Katherine Nanfro contributes her own nostalgic narration with her recollections of Disney and Henson through her interpretive drawings of animals, memory, and imagination. By taking her drawings outside to picturesque landscapes and photographing them, Nanfro is encouraging her creations to exist within her realm.
Shawn Gallagher's portraits of Professional Wrestlers bypass his academic formalism transcending into the handcrafted styles of Neo-Folk art. Gallagher composes a poetic heroic narrative in his "Wrestlers" series. Sean Gallagher uses delicate frames to border his paintings' as an abstract representation of a trophy awarded to an achieved, adored Professional Wrestler. The love of the sport, and more so the individual athlete, is reveled through the gentle gestured depictions of each character.
The marriage of the ordinary and unnoticed with the pensive and purposeful is at the core of Laura Katherine Abigail Coe's practice.
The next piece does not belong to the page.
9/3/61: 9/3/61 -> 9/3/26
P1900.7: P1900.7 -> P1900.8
Throughout all of Coe's work there is evidence of an attempt at control, but one that is waged with things that are by nature impossible to tame. Her means of waging this battle are forever tied to the domestic, low craft, un-precious materials, and unabashedly sentimental imagery. A constant in all of Coe's drawings are her kittens, serving the purpose of the narrative or becoming witness to material events that deny narrative.